If roads built under these new rules are still too wide, they’ll still require traffic calming in the future.
The target design speeds in the new guidelines are also higher than council was looking for — up to 50 km/h on local roads, 60 km/h on collector roads, and 80 km/h on arterial roads. The design speed is generally higher than the posted speed limit. One city managed offered an example: highways are built to 120 km/h and then get 110 km/h speed limits.
Councillors raised these issues with staff, and they were told the roads still need to be wide and designed to higher speeds to accommodate fire trucks, buses, parking, and snow clearing.
“That is why in some cases those local streets are slightly wider than the bare minimum because we do need to account for those uses,” said Anne Sherwood, program manager of engineering design.
“The other thing is that when we get to an intersection and we need to make a turn, although we’re primarily designing for passenger vehicle and trying to keep things as tight as we can, we do recognize that we need to account for service vehicles.”

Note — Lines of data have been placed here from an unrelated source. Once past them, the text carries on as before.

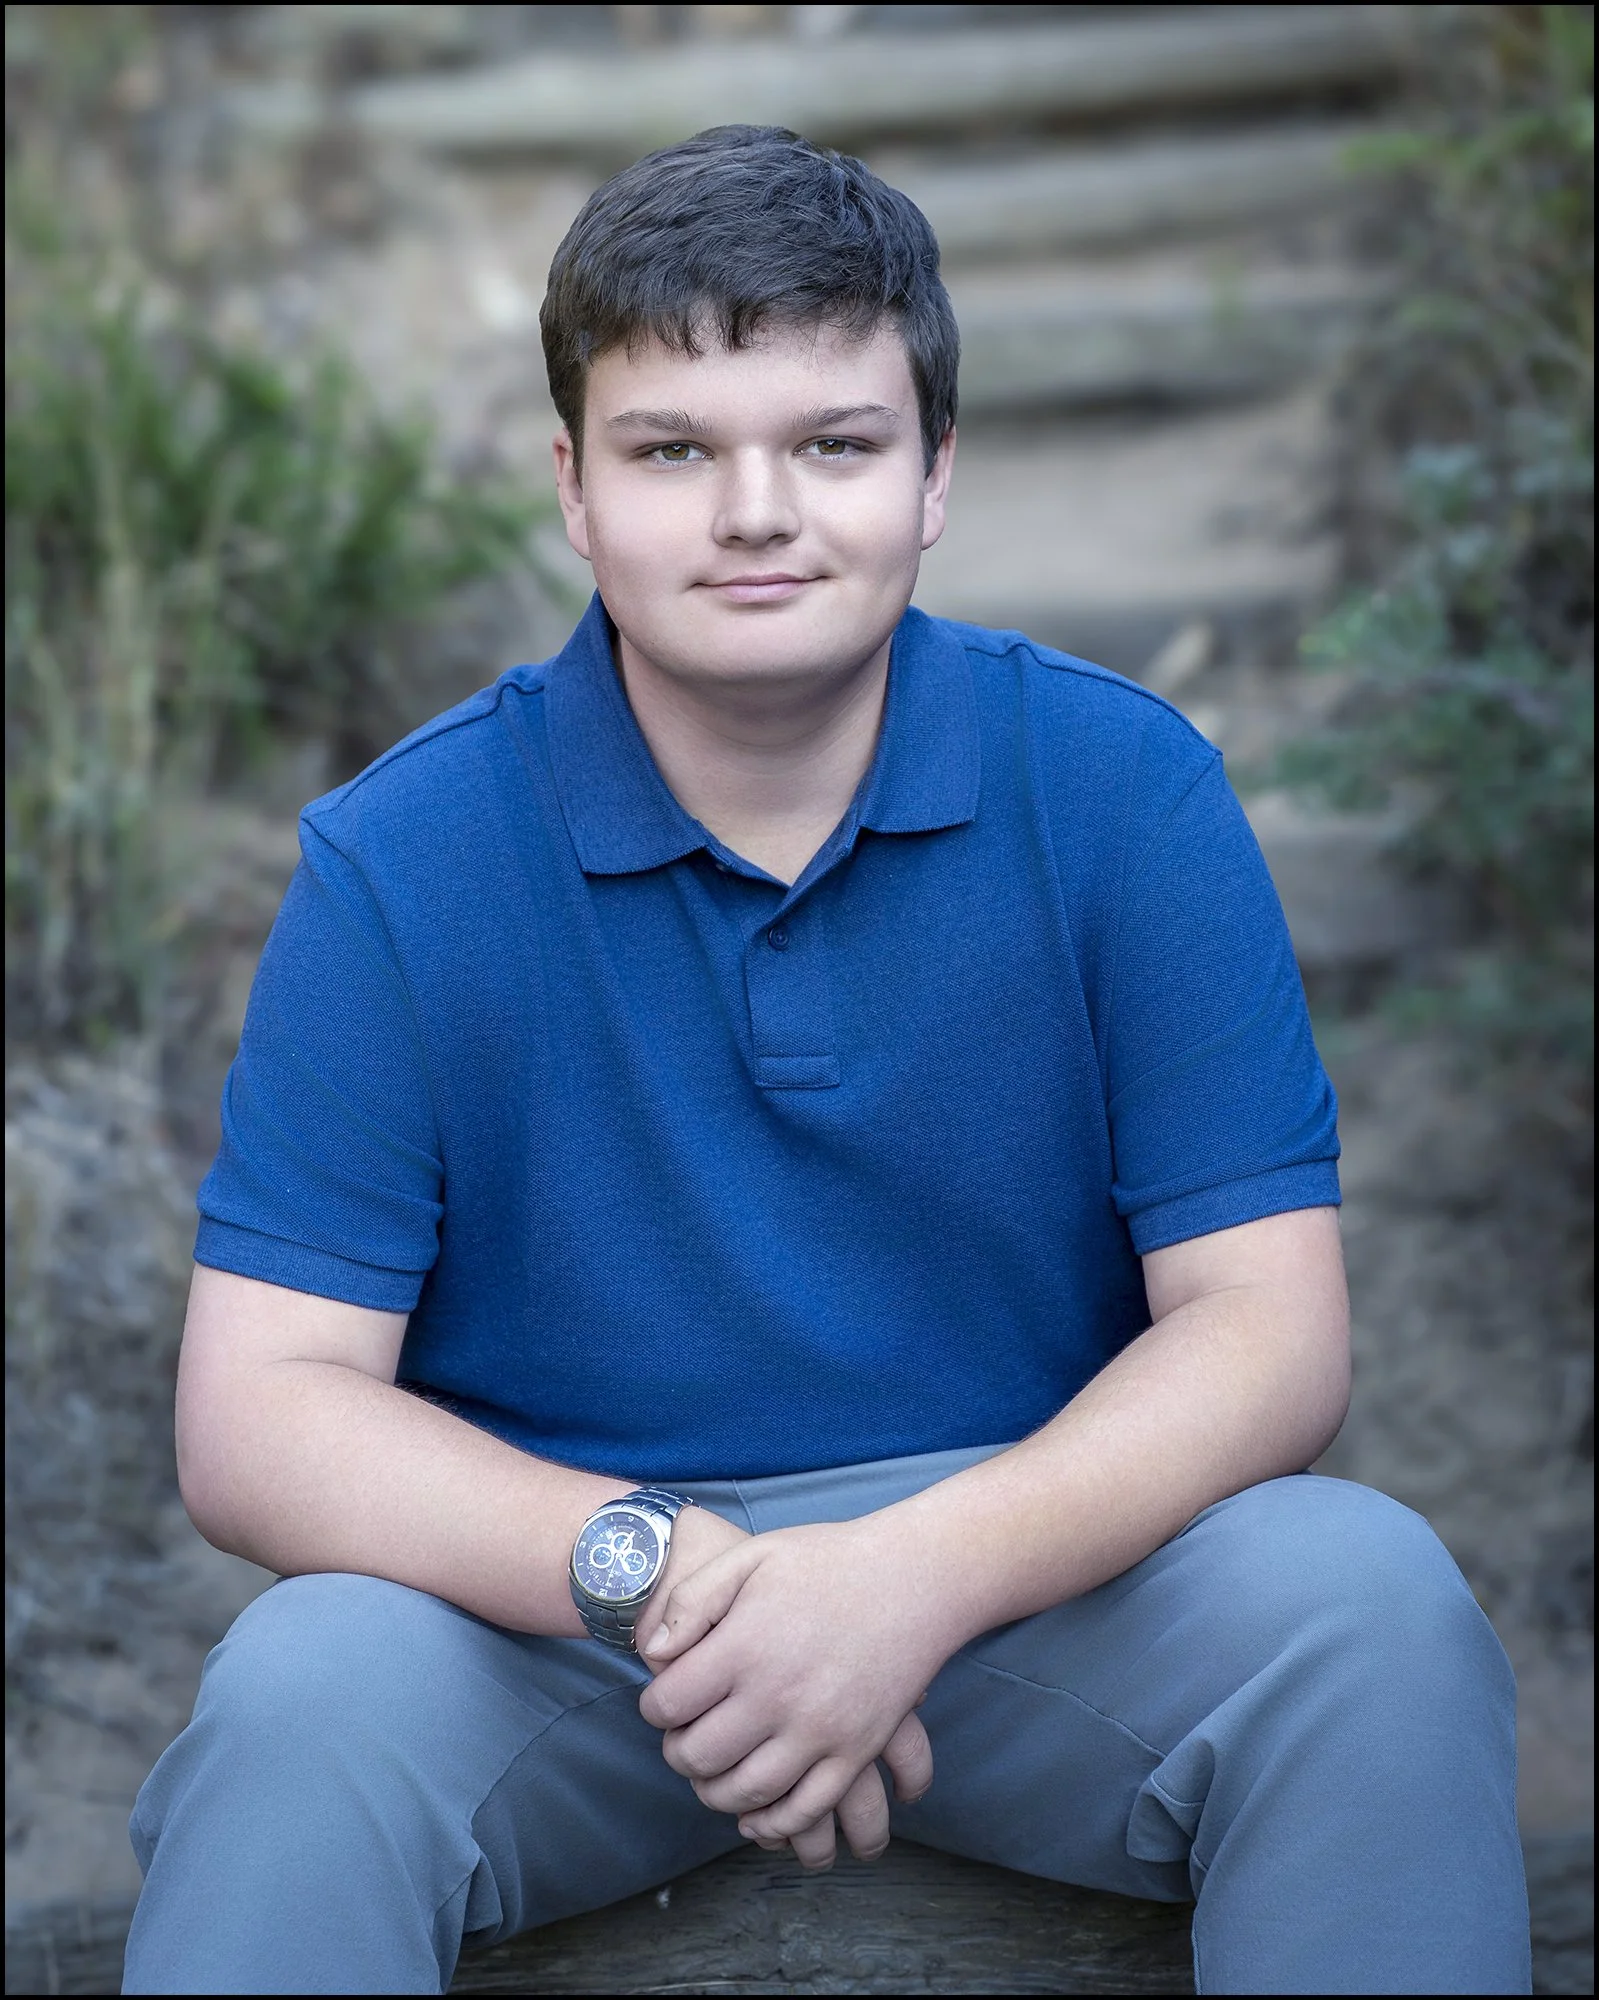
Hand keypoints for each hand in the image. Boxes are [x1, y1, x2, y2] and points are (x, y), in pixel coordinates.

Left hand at [636, 1518, 950, 1865]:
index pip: (669, 1705)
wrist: (914, 1578)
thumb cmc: (827, 1562)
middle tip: (682, 1741)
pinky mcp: (855, 1752)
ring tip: (713, 1775)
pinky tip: (756, 1814)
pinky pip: (806, 1809)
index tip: (662, 1702)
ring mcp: (820, 1730)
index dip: (653, 1708)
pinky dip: (773, 1823)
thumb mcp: (752, 1557)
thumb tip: (654, 1651)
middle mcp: (778, 1695)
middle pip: (700, 1756)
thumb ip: (693, 1599)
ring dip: (716, 1795)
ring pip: (746, 1792)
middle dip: (679, 1754)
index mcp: (745, 1646)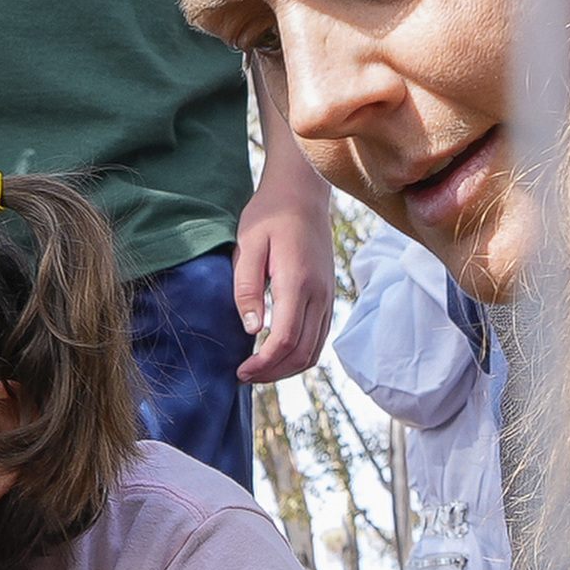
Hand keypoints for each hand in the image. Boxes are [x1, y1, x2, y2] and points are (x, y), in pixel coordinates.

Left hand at [232, 150, 339, 388]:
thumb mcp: (248, 245)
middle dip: (273, 373)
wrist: (302, 193)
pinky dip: (300, 354)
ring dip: (287, 368)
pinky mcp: (328, 296)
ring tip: (258, 370)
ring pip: (315, 350)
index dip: (263, 363)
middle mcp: (319, 293)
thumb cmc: (269, 215)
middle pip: (303, 353)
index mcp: (298, 281)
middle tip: (243, 376)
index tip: (240, 371)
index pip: (286, 339)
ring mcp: (328, 296)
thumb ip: (247, 287)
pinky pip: (320, 337)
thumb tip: (253, 328)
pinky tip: (276, 353)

Councillors were also told that asking for changes would delay the new guidelines, leading to more of the kind of “unmitigated disaster” found in Outhit’s district.
Rather than move amendments and delay the process for the Red Book update, councillors asked for a series of extra staff reports with plans to amend the rules in the future. Those were reports on:
- “Basing design speeds on street typologies; Reducing design speeds for minor and major collectors to 40-50 km/hr; and
Reducing design speeds for local streets 25-40 km/h”
- “reducing the minimum width of minor collector roadways to seven meters;”
- “the benefits either requiring two sidewalks on a street or a design as a Residential Shared Street”
- “the benefits of adding raised intersections to the Municipal Design Guidelines; and”
- “looking at the benefits of adding medians and islands to the Municipal Design Guidelines.”
The guidelines passed first reading at council on Tuesday. They will come back for second reading and a public hearing before becoming law.